The Land of Propaganda

2 min read
The Land of Propaganda
Acrylic painting of a ship at sea on fire by Art Stardust.

This piece was first published on Substack on July 4, 2023.

For as long as I can remember, my mom started every November with reading a book called “Stories of the Pilgrims” by Margaret B. Pumphrey. We were homeschooled, and she would read out loud in the morning while we sat around the kitchen table coloring. The book began with the Puritans hiding and having church in secret. It followed them in their escape to Holland before crossing over to America in the Mayflower. It described the first Thanksgiving as a celebration of freedom to practice their faith.

The history of the United States according to conservatives never looks beyond the simplicity of these stories written for white Christian children. Every 4th of July, my family would celebrate with abandon our freedom to worship god. We watched the Schoolhouse Rock videos as part of school, too, and they were equally simplistic: the Boston Tea Party was a revolt against taxation without representation, and “that’s not fair,” it explained.

In this narrative, the history of Indigenous people is glossed over. The native people on this land just mysteriously died off. There weren’t that many of them anyway to begin with, I was told.

Likewise, slavery was hardly mentioned. I remember reading more about it on my own in books from the library than being told about slavery by my parents. Anyway, white northerners ended slavery because it was wrong, and Lincoln was the hero who signed the Emancipation Proclamation. My dad read a book about Lincoln out loud to us over breakfast.

Questioning my upbringing happened in layers. At first I wondered if there were solid answers to my theological questions. Then I started to see the connection between the patriotism and the religious fundamentalism: they were the same flavor.

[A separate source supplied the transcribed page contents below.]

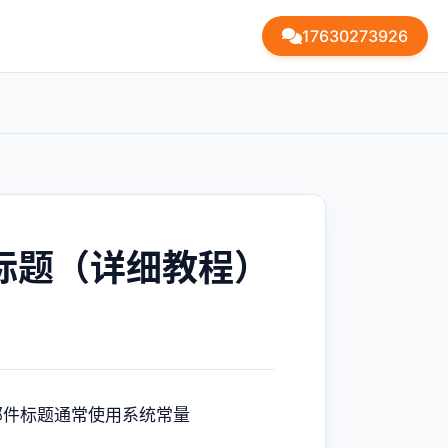
17630273926
件标题（详细教程）
邮件标题通常使用系统常量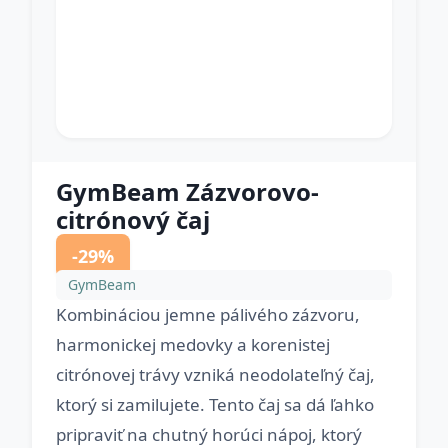
GymBeam Zázvorovo-
citrónový čaj
-29%
GymBeam
Kombináciou jemne pálivého zázvoru,
harmonickej medovky a korenistej
citrónovej trávy vzniká neodolateľný čaj,
ktorý si zamilujete. Tento čaj sa dá ľahko
pripraviť na chutný horúci nápoj, ktorý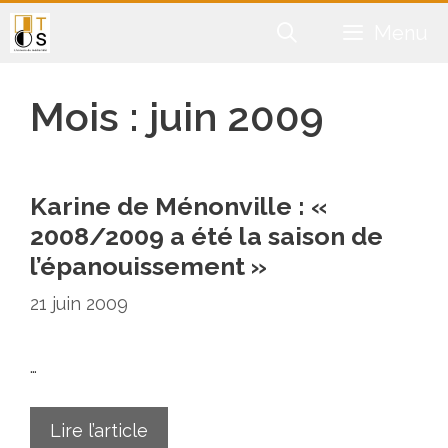
Aller
Menu
au
contenu
Mois :
juin 2009
Karine de Ménonville : «
2008/2009 a été la saison de
l’épanouissement »
21 juin 2009
…
Lire l’article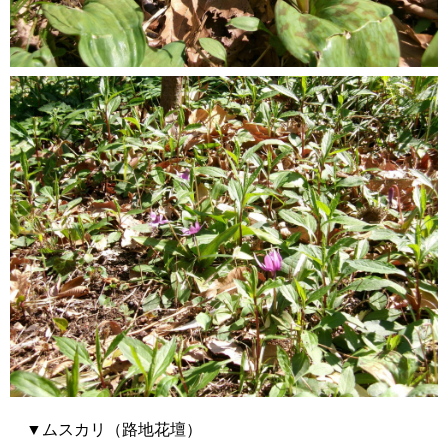
▼ムスカリ（路地花壇）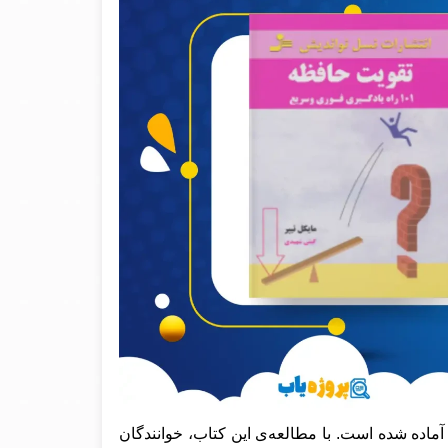
ماده شده است. با مطالعه‌ی این کتاب، خوانندگان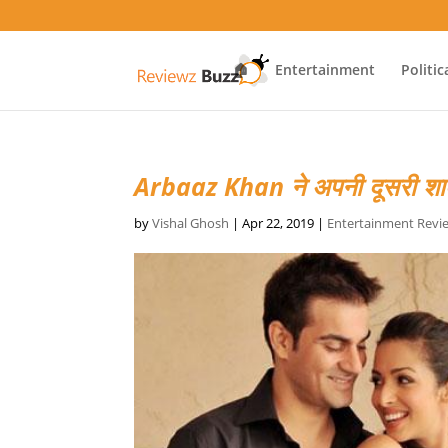
🏠
Entertainment
Politic
Arbaaz Khan ने अपनी दूसरी श
by
Vishal Ghosh
|
Apr 22, 2019
|
Entertainment Revi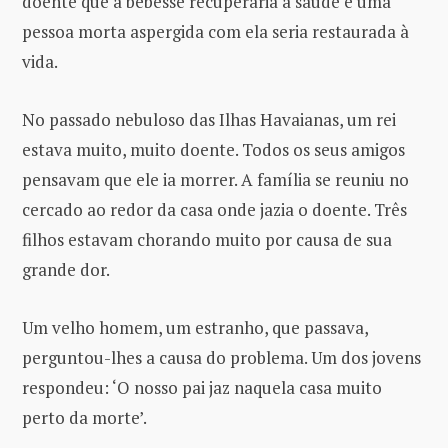
doente que a bebesse recuperaria a saúde e uma
pessoa morta aspergida com ela seria restaurada à
vida.
No passado nebuloso das Ilhas Havaianas, um rei
estava muito, muito doente. Todos os seus amigos
pensavam que ele ia morrer. A família se reuniu no
cercado ao redor da casa onde jazia o doente. Três
filhos estavam chorando muito por causa de sua
grande dor.
Um velho homem, um estranho, que passava,
perguntou-lhes a causa do problema. Um dos jovens
respondeu: ‘O nosso pai jaz naquela casa muito
perto da morte’.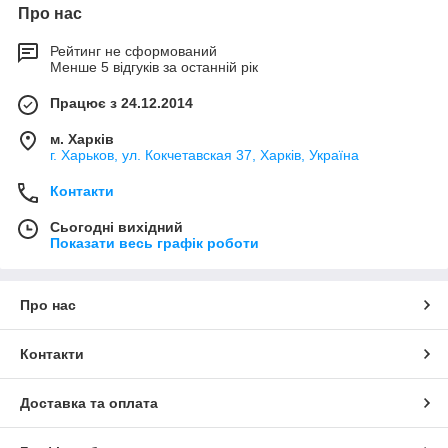
Про нас
Рейтинг не сформований
Менше 5 відгуків за останній рік
Працює з 24.12.2014
м. Харків
г. Харьков, ул. Кокчетавская 37, Харків, Україна
Контакти
Сьогодні вихідний
Показати весь графік роботи
Про нас
Контакти
Доставка та оплата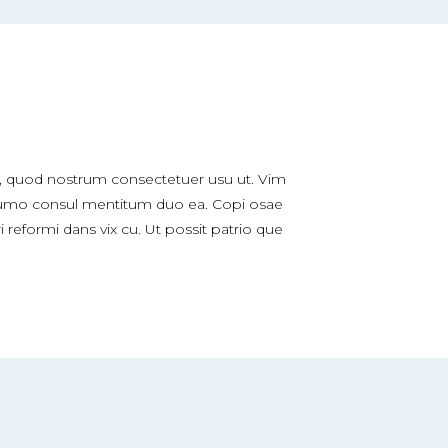
 quod nostrum consectetuer usu ut. Vim
, sumo consul mentitum duo ea. Copi osae
 reformi dans vix cu. Ut possit patrio que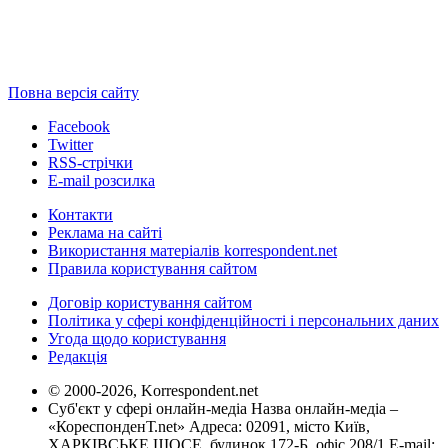
Повна версія сайту
Facebook
Twitter
RSS-стрічки
E-mail розсилка
Контакти
Реклама на сайті
Використання матеріалів korrespondent.net
Правила користування сайтом
Договір користування сайтом
Політика у сфері конфіденційності і персональних даних
Угода щодо користування
Редакція
© 2000-2026, Korrespondent.net
Суб'єкт у сфері онлайн-медіа Назва онлайн-медіа –
«КореспонденТ.net» Адреса: 02091, місто Київ,
ХАРКІВСЬКЕ ШОСЕ, будинок 172-Б, офіс 208/1 E-mail: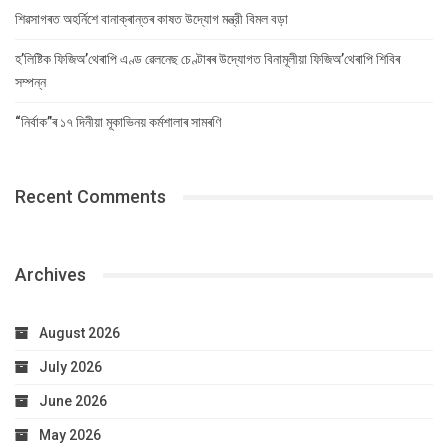
শিৱসাগৰত অহৰ্নিশে বানাক্ৰান্তৰ কাষত উদ্যোগ মন্ত্রী বিমল বড়া
হ’লিষ্টিক ফিজিঅ’থেৰাপি এণ্ড ৱেলনেছ চেণ্টাৰৰ উদ্যোগত বিনামূলীয়া ফিজিঅ’থেৰাপি শিবিৰ
সম্পন্ন
“নিৰ্বাক”ৰ ১৭ দিনীয়া মূকাভিনয় কৰ্মশালাৰ সামৰণি
Recent Comments
Archives
August 2026
July 2026
June 2026
May 2026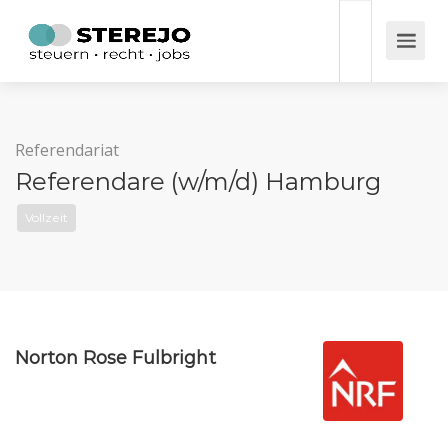
Referendariat
Referendare (w/m/d) Hamburg
Vollzeit
Norton Rose Fulbright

I stopped feeling so patriotic when I saw the reactions of the people around me to the death of Mike Brown in August 2014. The event was so horrific, and while I was enraged and wanted to join in the protests, there were so many people expressing doubts about the reports. Nearly nine years later, the police have only been emboldened and encouraged to kill the marginalized with little, if any, consequence.

The truth about this place we call the United States of America is that it was founded on the darkest terms of genocide, slavery, and war. What was downplayed or ignored in my homeschooling doesn’t get much more coverage in public schools, either.

Today, the marginalization of Black, Indigenous, and/or People of Color continues. Slavery is not over, it is simply hidden behind the walls of prisons. The prison-industrial complex is highly profitable for a wide variety of corporations. Poverty and immigration are criminalized, not solved, when people try to better themselves in this country. Capitalism is lifted up as a provider of opportunity but it serves only to exploit and oppress.

Christian indoctrination and American exceptionalism are both major elements of the propaganda machine. I grew up hearing that “other countries feed their people propaganda” in the same breath as “we are the best country in the world!”